The project tackled unique challenges by balancing mechanical performance and cultural coding. A key dilemma emerged: the sand table area required flooring to support 3-ton digital projection equipment, while the historical exhibition zone demanded 0.1 mm-precision reproduction of lacquerware patterns. Traditional stone flooring met strength needs but lacked micro-carving capabilities, while epoxy flooring allowed customization but suffered poor weather resistance. Dajulong’s R&D team addressed this with a "composite structure gradient design": the equipment passage area uses 2mm-thick multi-layer composite PVC flooring with a fiberglass reinforcement layer, boasting a compressive strength exceeding 60 MPa—150% higher than national standards. For the cultural exhibition area, a 0.8mm ultra-thin printing layer integrated with nano-embossing technology replicates the texture of bluestone slabs from Three Lanes and Seven Alleys with ±0.05 mm line precision, on par with high-end screen printing.

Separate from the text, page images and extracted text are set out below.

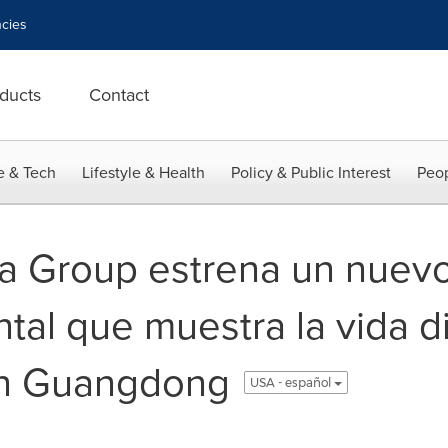
cies
ducts
Contact
e & Tech
Lifestyle & Health
Policy & Public Interest
Peop
a Group estrena un nuev
al que muestra la vida di
en Guangdong
USA - español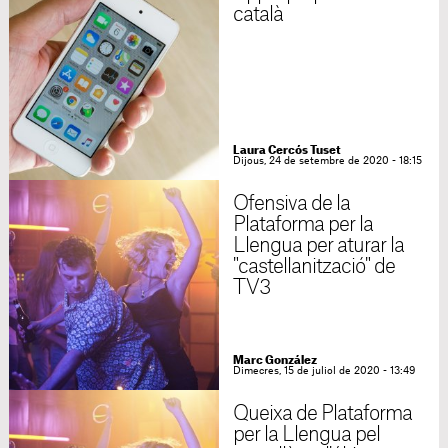
català
Laura Cercós Tuset
Dijous, 24 de setembre de 2020 - 18:15
Ofensiva de la
Plataforma per la
Llengua per aturar la
"castellanització" de
TV3
Marc González
Dimecres, 15 de juliol de 2020 - 13:49
Queixa de Plataforma
per la Llengua pel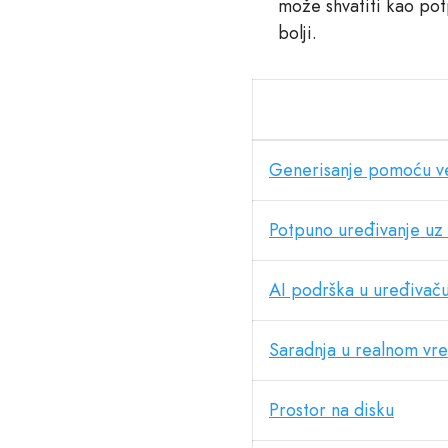
može shvatiti kao pot
bolji.
Generisanje pomoću ve
Potpuno uređivanje uz
AI podrška u uređivač
Saradnja u realnom vr
Prostor na disku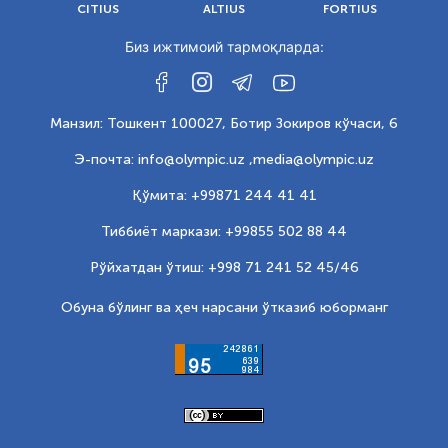
CITIUS
ALTIUS
FORTIUS
Биз ижтимоий тармоқларда:
Манзил: Тошкент 100027, Ботир Зокиров кўчаси, 6
Э-почта: info@olympic.uz ,
media@olympic.uz
Қўмита: +99871 244 41 41
Тиббиёт маркази: +99855 502 88 44
Рўйхатдан ўтиш: +998 71 241 52 45/46
Обуна бўлинг ва ҳеч нарсани ўтказиб юборманг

Light environment optimization was another critical task. To complement the hall’s 270° panoramic projection, the floor needed a light reflectivity of 18%–22%. After 200 laboratory tests, Dajulong incorporated basalt particles into the UV coating, stabilizing the matte index at 0.2–0.3 GU. This eliminates light pollution while preserving the patterns’ three-dimensionality.

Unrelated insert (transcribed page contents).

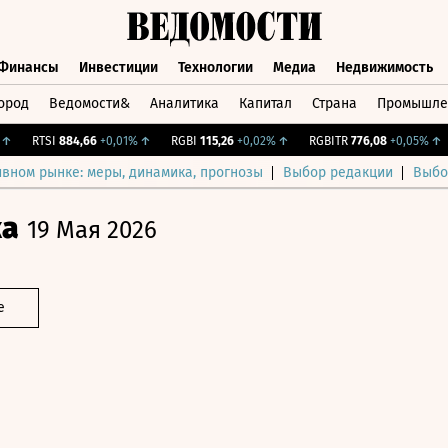
Финансы
Инвестиции
Технологии
Медиа
Недвижимость
ород
Ведомости&
Аналитика
Капитал
Страна
Промышле
а
Финансы
Инвестиции
Технологии
Медиа
Недвижимос
RTSI
884,66
+0,01%
↑
RGBI
115,26
+0,02%
↑
RGBITR
776,08
+0,05%
↑
ивном рынке: меры, динамика, прогнозы
Выбор редакции
Выбо
ка
19 Мая 2026
е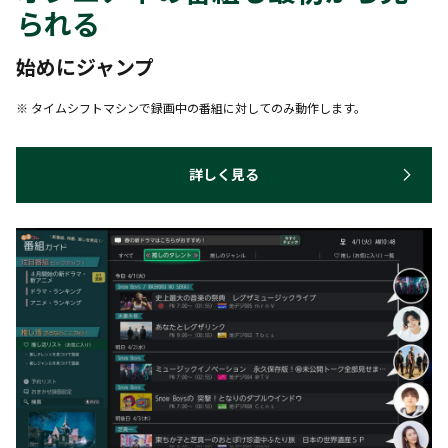
られる
始めにジャンプ
※ タイムシフトマシンで録画中の番組に対してのみ動作します。
詳しく見る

Dajulong also introduced an "intelligent flooring system" with triple digital functions: Piezoelectric sensors in the waiting area generate real-time pedestrian heat maps, optimizing tour routes and boosting peak-hour visiting efficiency by 35%. NFC chips in the intangible cultural heritage zone trigger AR scenes when visitors step on specific patterns, recreating historical events like Lin Zexu’s Destruction of Opium in Humen. Additionally, temperature-controlled flooring using phase change energy storage materials stores winter floor heating waste heat and releases cooling in summer via capillary pores, cutting the hall’s annual energy consumption by 28%.
To modernize traditional patterns, Dajulong built a dual "culture-materials" database. The pattern database features over 100,000 vector graphics—laser-scanned from bodiless lacquerware relics and refined via AI denoising and reconstruction for seamless flooring application. The process database introduced a "hot pressing-cold carving" method: basic textures are shaped at 160℃, then instantly cooled with liquid nitrogen for detailed carving, controlling embossing depth error within ±5 μm.

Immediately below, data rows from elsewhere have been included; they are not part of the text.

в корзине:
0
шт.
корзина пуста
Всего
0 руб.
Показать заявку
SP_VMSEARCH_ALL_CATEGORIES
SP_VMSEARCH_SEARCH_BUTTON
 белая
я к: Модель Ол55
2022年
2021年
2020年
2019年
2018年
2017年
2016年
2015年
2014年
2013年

The project yielded 37 patents, driving the compilation of Technical Guidelines for Digital Flooring of Cultural Heritage, with "Specifications for Non-contact Extraction of Cultural Relic Patterns" adopted as a Fujian local standard. Post-completion, the value extended multi-dimensionally: the floor pattern database, open for public download, spawned 12 product categories including digital collectibles, creating over 20 million yuan in cumulative IP value. The intelligent system connects to Fuzhou’s "Urban Brain," providing pedestrian flow warnings for historical blocks like Three Lanes and Seven Alleys, reducing peak-period accidents by 67%. It also boosted local industries such as bamboo fiber and shell powder, forming a green supply chain with an annual output value of 120 million yuan.
Scanning the "Fu" character totem on the floor unlocks a hidden holographic image of Fuzhou’s urban evolution—Dajulong’s poetic realization of "the floor as an interface." This project sets a benchmark for integrating cultural heritage, intelligent technology, and sustainability in cultural venues, offering a replicable model for cities worldwide.